This 4-ingredient slow cooker pork roast is the kind of practical, low-effort meal that earns a permanent place in a busy cook’s rotation. A bone-in pork arm roast has enough marbling and connective tissue to become deeply tender over a long, gentle cook, while a simple sweet-savory glaze concentrates into rich pan juices with very little hands-on work. It’s an especially useful recipe when you want to get everything into the cooker early and come back later to a meal that tastes like you spent far more time on it than you actually did.
Serve this shredded pork over mashed potatoes, rice, buttered noodles, or soft sandwich rolls to catch every bit of the glossy sauce. For balance, pair it with something crisp or lightly acidic such as coleslaw, dill pickles, green beans, or a simple cucumber salad; if you want a heartier plate, roasted carrots or baked beans fit nicely alongside the rich meat.

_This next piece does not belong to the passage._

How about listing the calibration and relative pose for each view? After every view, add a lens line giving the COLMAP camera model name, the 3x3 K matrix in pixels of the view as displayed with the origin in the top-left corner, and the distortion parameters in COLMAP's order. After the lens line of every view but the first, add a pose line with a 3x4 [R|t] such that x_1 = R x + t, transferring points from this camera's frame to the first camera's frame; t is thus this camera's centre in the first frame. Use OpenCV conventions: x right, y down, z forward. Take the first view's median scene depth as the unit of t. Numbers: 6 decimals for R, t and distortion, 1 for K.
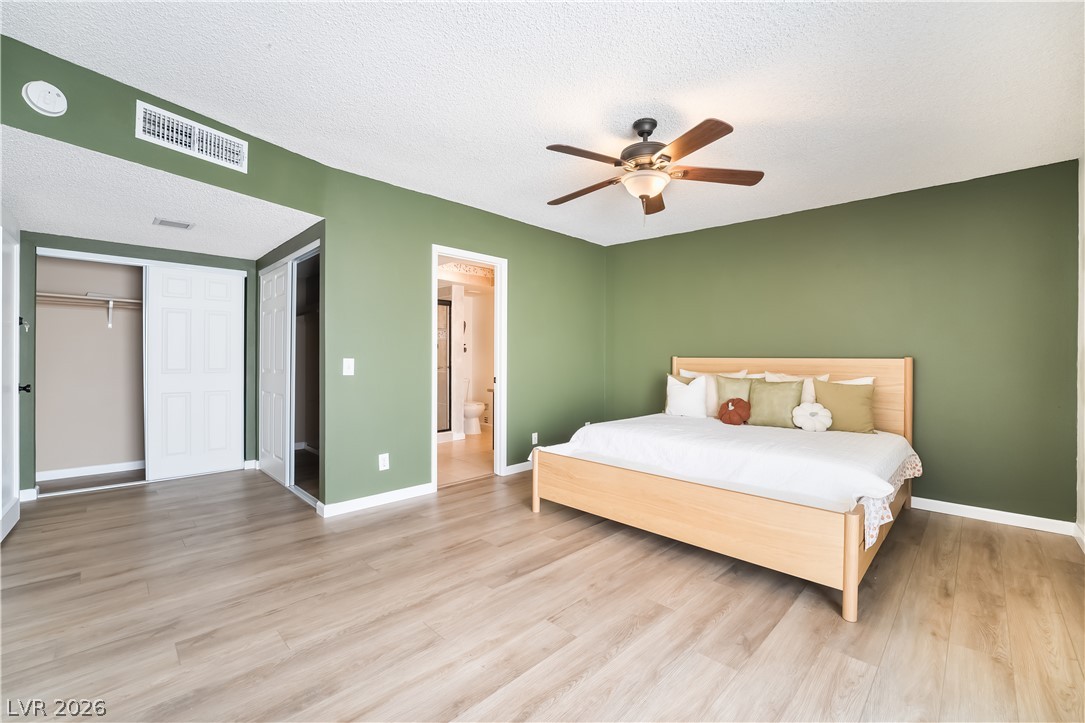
lens RADIAL K [[446.8, 0, 537.4], [0, 446.8, 357.4], [0, 0, 1]] dist [-0.027923, 0.002075]
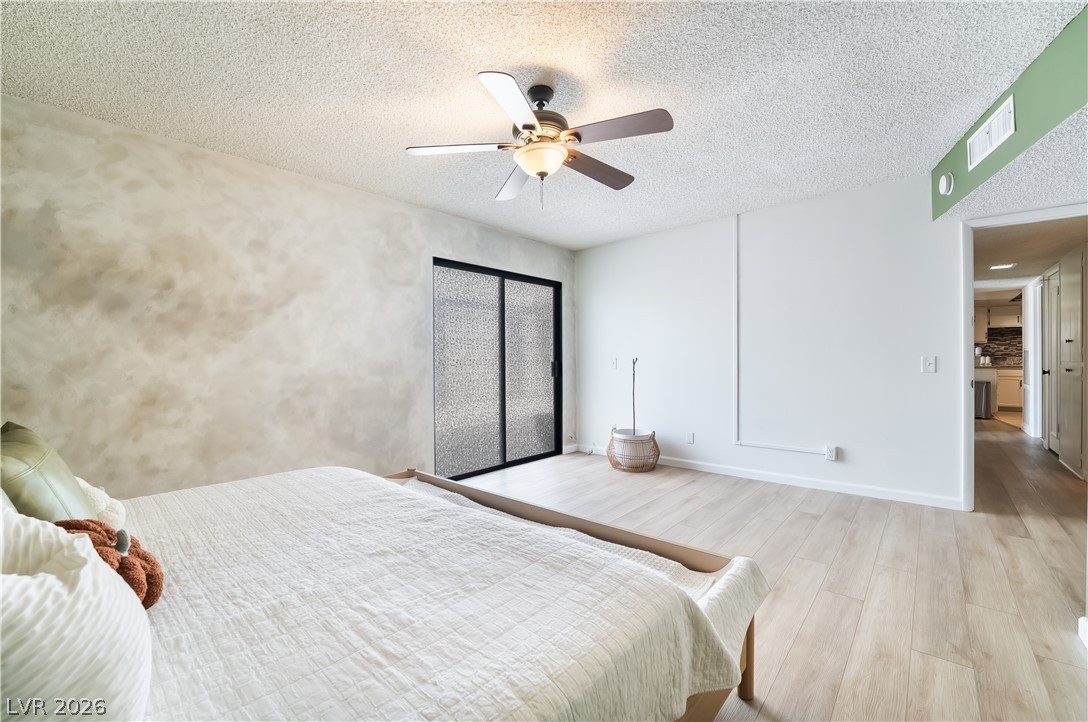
lens RADIAL K [[453.3, 0, 542.7], [0, 453.3, 361.1], [0, 0, 1]] dist [-0.022806, 0.000821]
pose [[-0.996931, 0.005202, -0.078110, 0.325119], [0.004747, 0.999971, 0.006020, 0.004693], [0.078139, 0.005631, -0.996927, 1.970481]]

4-Ingredient Slow Cooker Dog Days Feast
Servings: 6 to 8
Ingredients
1 raw bone-in pork arm roast, about 4 to 5 pounds
1 cup barbecue sauce
1/2 cup soy sauce
1/4 cup brown sugar
Directions
1. Place the pork arm roast in the slow cooker with the fat side facing up if possible.
2. In a small bowl, stir together the barbecue sauce, soy sauce, and brown sugar until the sugar is mostly dissolved.

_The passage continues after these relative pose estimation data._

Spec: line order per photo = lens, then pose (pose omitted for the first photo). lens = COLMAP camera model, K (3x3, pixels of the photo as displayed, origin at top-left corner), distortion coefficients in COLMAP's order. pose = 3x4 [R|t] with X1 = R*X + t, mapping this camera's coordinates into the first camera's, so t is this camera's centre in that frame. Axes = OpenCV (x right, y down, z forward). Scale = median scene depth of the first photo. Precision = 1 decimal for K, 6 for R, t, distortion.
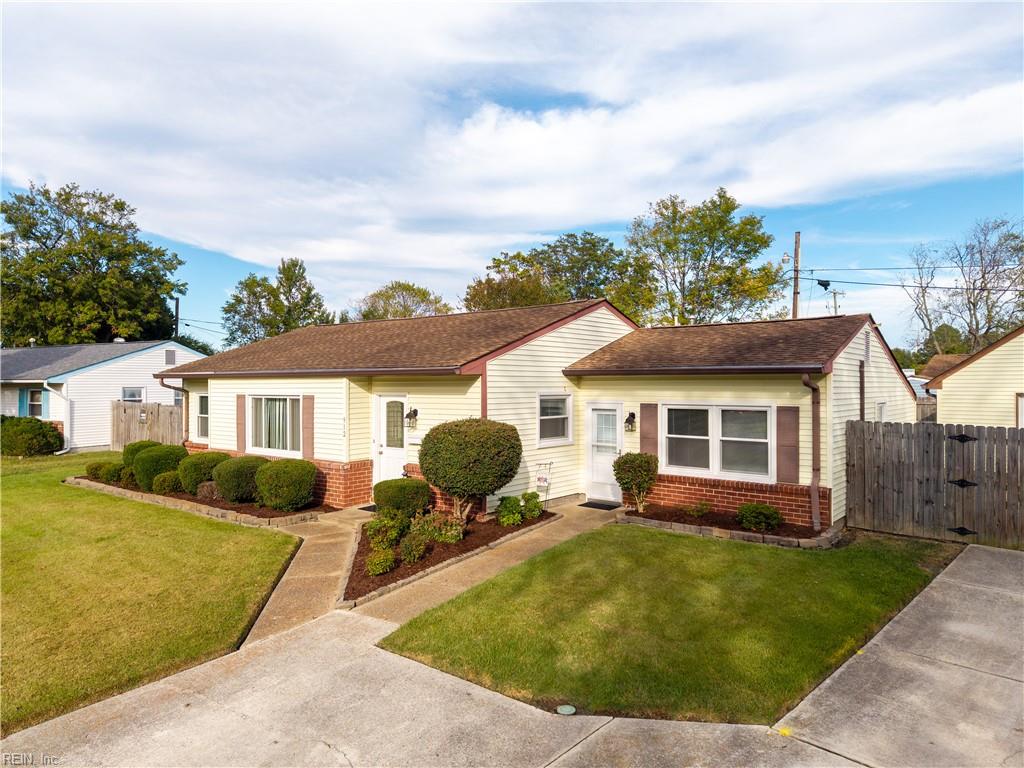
lens RADIAL K [[682.5, 0, 514.8], [0, 682.5, 384.0], [0, 0, 1]] dist [0.045397, -0.054772]
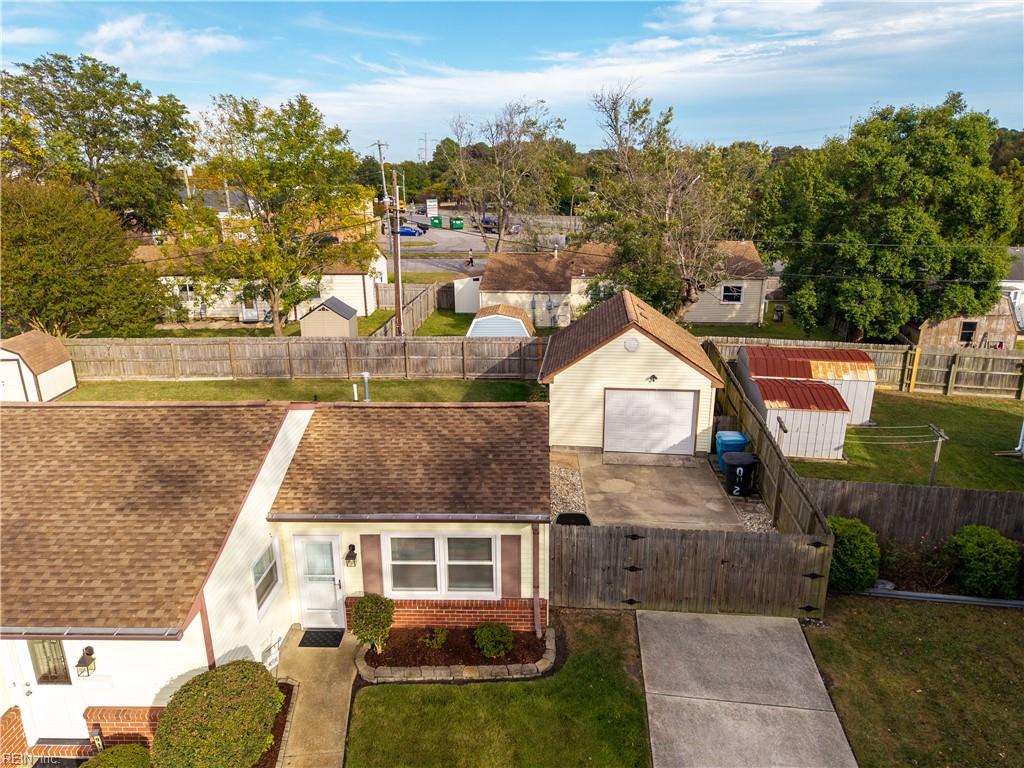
lens RADIAL K [[682.5, 0, 514.8], [0, 682.5, 384.0], [0, 0, 1]] dist [0.045397, -0.054772]
pose [[0.789698, -0.179875, 0.586533, -0.154953], [0.005379, 0.958045, 0.286566, -0.417117], [-0.613472, -0.223146, 0.757535, 0.191268]]
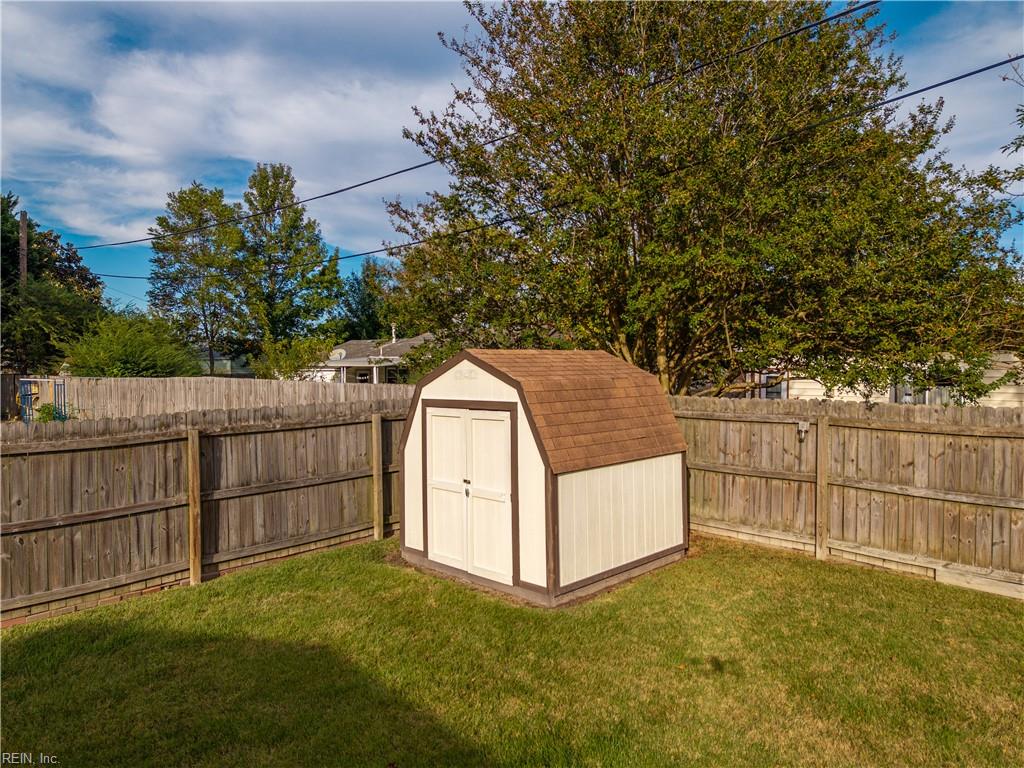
lens RADIAL K [[682.5, 0, 514.8], [0, 682.5, 384.0], [0, 0, 1]] dist [0.045397, -0.054772]
pose [[0.985736, 0.001320, -0.168296, -0.030744], [0.001644, 0.999846, 0.017475, 0.009461], [0.168293, -0.017503, 0.985582, 1.902112]]
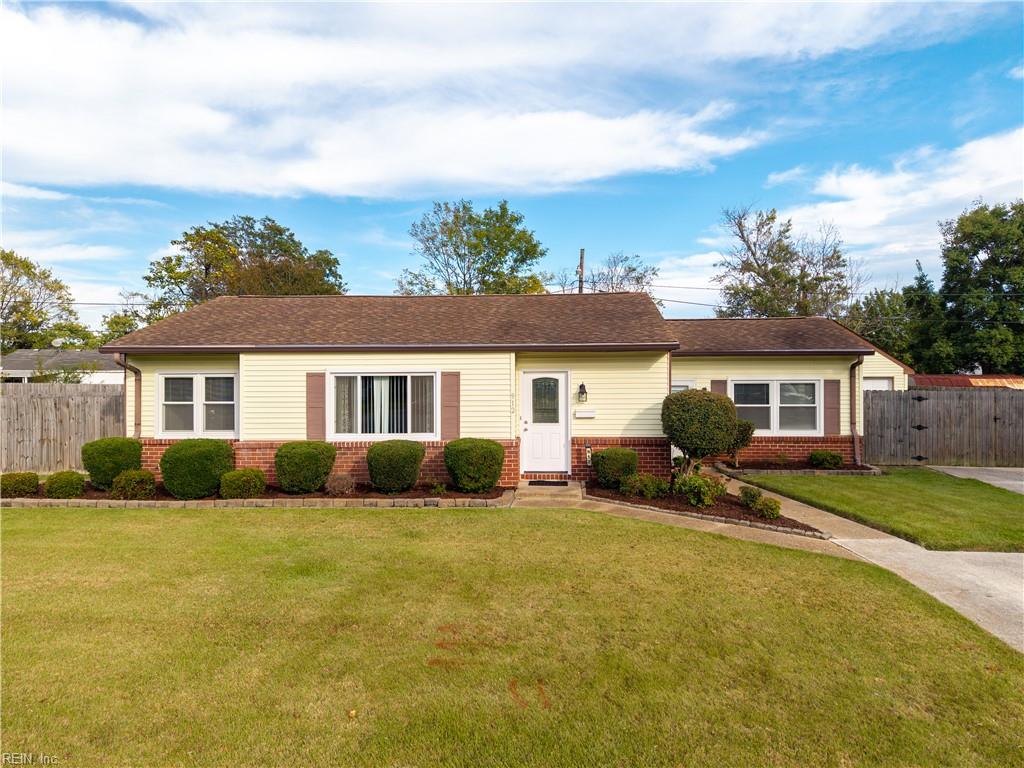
lens RADIAL K [[682.5, 0, 514.8], [0, 682.5, 384.0], [0, 0, 1]] dist [0.045397, -0.054772]
pose [[0.812913, -0.000576, 0.582385, -0.770518], [0.001942, 0.999997, -0.001721, 0.035060], [-0.582382, 0.002530, 0.812911, 0.200991]]
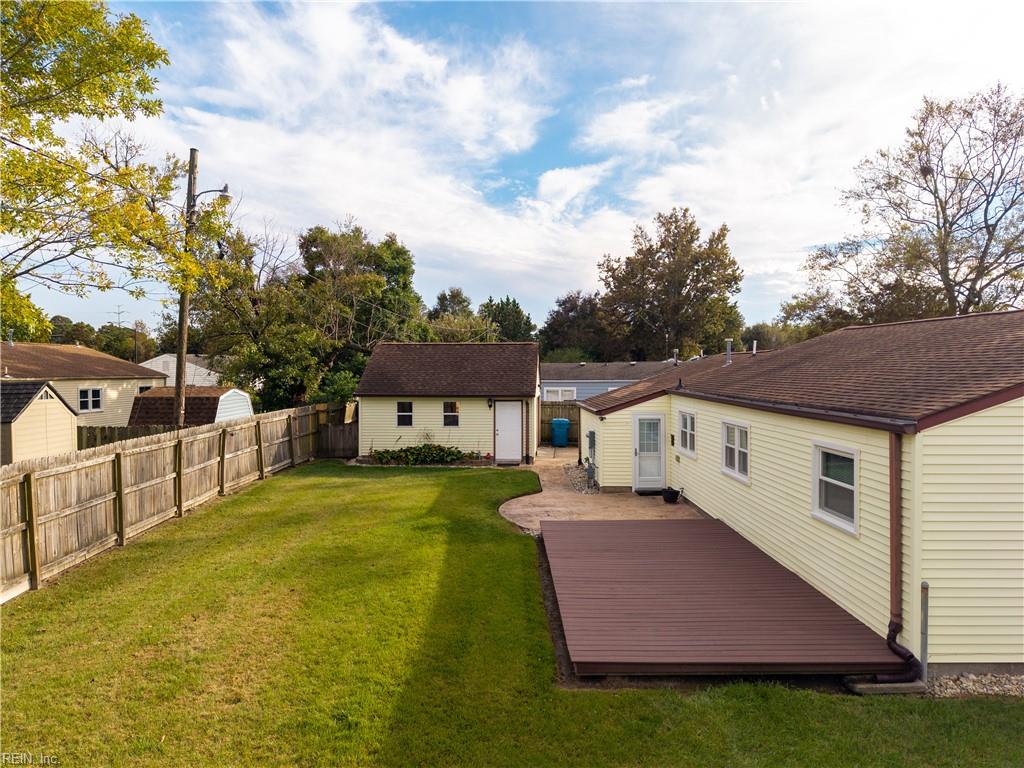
lens RADIAL K [[682.5, 0, 514.8], [0, 682.5, 384.0], [0, 0, 1]] dist [0.045397, -0.054772]
pose [[-0.645280, -0.015469, 0.763789, -0.469439], [0.004371, 0.999704, 0.023940, -0.062612], [-0.763933, 0.018786, -0.645022, 2.374393]]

3. Pour the sauce mixture over the roast, cover, and cook on low for 8 to 10 hours or on high for 5 to 6 hours, until the meat is very tender and pulls apart easily from the bone.
4. Remove the bone, shred the pork directly in the cooker, and toss it well with the cooking juices. Let it sit for 5 to 10 minutes so the meat can absorb more of the sauce before serving.
Variations & Tips
Make It Tangier: If you like a sharper contrast to the richness of the pork, add 1 to 2 tablespoons of apple cider vinegar to the sauce mixture. It brightens the finished dish without changing the easy spirit of the recipe.

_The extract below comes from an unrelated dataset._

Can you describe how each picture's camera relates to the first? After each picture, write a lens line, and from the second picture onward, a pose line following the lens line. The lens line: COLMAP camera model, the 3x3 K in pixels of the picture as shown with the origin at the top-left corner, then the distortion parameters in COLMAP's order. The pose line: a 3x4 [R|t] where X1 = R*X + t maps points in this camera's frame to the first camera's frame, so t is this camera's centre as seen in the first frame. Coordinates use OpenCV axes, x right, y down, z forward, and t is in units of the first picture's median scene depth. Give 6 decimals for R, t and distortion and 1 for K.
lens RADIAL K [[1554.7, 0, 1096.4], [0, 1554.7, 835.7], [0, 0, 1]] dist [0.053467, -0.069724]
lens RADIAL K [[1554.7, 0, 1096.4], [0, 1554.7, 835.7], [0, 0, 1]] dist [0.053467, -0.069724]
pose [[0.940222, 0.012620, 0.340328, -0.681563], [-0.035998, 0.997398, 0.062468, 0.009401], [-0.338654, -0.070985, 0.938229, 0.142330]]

Sauce Control: For a thicker finish, transfer some of the cooking liquid to a saucepan after the pork is done and simmer it for a few minutes until slightly reduced, then stir it back into the shredded meat. This is especially helpful if your roast releases a lot of liquid.
For Sandwiches: Pile the shredded pork onto toasted buns and serve with pickles or slaw. If you are planning to use it this way, cook the sauce down a bit more so the filling is rich and flavorful without being too loose.
Storage Tip: Leftover pork keeps well in the refrigerator for up to 4 days and often tastes even better the next day. Reheat it gently with a spoonful of its juices so it stays moist.